Yu-Tai Wu ^* Robert R. Stewart

• University of Houston, Houston, United States

The low-frequency content of seismic waves in exploration is of substantial value as it can benefit imaging and inversion by providing deeper penetration, broader-band energy, and wavelet stability. However, characterizing the factors contributing to low frequencies (the seismic source, response of the receiver, and spectral signal-to-noise) and their effects may be complicated. The Hussar, Alberta survey, conducted by the CREWES Project at the University of Calgary and used here, addresses this challenge with a range of sources and receiver types. We further analyze the low-frequency content of the Hussar data using surface waves -because of their significant coherent low-frequency energy. The multichannel analysis of surface waves (MASW) method is used. To improve accuracy, a nonlinear approach is applied to extract dispersion properties, overcoming the limitations of conventional methods at low frequencies.

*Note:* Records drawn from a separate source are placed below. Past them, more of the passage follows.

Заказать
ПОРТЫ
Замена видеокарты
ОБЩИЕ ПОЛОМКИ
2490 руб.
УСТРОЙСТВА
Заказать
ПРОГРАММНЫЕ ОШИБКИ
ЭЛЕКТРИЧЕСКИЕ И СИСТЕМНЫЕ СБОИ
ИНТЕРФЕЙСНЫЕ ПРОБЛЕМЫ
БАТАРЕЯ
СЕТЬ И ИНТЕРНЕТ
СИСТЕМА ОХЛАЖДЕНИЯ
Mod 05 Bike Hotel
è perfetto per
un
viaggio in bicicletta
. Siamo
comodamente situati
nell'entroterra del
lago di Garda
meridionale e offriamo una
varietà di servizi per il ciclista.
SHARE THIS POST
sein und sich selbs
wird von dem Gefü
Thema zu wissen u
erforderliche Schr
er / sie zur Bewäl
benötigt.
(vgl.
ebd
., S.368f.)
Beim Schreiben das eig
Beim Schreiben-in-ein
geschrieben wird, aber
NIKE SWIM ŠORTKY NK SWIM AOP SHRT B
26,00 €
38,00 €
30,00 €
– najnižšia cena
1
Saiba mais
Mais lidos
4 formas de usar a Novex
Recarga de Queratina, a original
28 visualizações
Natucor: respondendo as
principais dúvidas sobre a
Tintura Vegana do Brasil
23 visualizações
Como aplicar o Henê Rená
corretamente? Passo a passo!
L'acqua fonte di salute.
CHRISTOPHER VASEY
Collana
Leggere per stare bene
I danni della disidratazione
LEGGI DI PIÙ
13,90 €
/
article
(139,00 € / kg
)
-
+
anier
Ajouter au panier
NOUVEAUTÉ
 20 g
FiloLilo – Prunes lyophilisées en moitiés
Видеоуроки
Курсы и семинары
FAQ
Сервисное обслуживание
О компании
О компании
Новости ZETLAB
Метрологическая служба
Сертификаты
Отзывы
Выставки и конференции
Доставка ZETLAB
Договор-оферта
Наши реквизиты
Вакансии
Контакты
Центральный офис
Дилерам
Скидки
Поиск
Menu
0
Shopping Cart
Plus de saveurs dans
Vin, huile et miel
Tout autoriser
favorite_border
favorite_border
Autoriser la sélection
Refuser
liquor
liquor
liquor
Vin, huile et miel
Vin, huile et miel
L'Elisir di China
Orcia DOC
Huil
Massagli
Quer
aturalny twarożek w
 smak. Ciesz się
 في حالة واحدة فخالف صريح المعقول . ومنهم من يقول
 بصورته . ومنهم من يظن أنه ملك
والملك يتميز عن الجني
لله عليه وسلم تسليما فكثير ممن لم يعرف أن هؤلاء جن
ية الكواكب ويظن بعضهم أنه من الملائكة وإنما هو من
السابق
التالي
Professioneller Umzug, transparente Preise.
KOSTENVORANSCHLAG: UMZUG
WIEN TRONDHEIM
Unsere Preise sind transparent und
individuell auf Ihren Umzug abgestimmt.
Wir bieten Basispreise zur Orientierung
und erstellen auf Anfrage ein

This allows for precise phase velocity measurements across frequencies and assesses the frequency content of different source-receiver type combinations based on surfacewave coherence. The extracted dispersion properties were validated by comparing the dispersion curves estimated using Vs from traveltime tomography and well-logging data. The survey tested 2 kg dynamite in addition to vibroseis sources with low-dwell and linear sweeps. The receivers evaluated included Vectorseis accelerometers, as well as 10 Hz and 4.5 Hz geophones. Our dispersion results indicate that all source-receiver combinations contain considerable surface-wave energy down to about 2 Hz. The inverted 1-D Vs models provide Vs estimates to about 800 m, consistent with results from S-wave tomography and shear logging. Dynamite produced more low-frequency energy in surface waves than vibroseis sources, extending below 1.5 Hz. Low-dwell sweeps showed clearer coherence in surface waves at low frequencies than linear sweeps. Of the receivers tested, the 4.5 Hz geophone showed higher sensitivity to low frequencies than both the Vectorseis accelerometer and the 10 Hz geophone. Although the Vectorseis accelerometer recorded more coherent low-frequency surface waves than the 10 Hz geophone, its signals were affected by some instrument noise. Analyzing surface-wave energy and coherency to assess low-frequency content can complement other types of spectral analysis.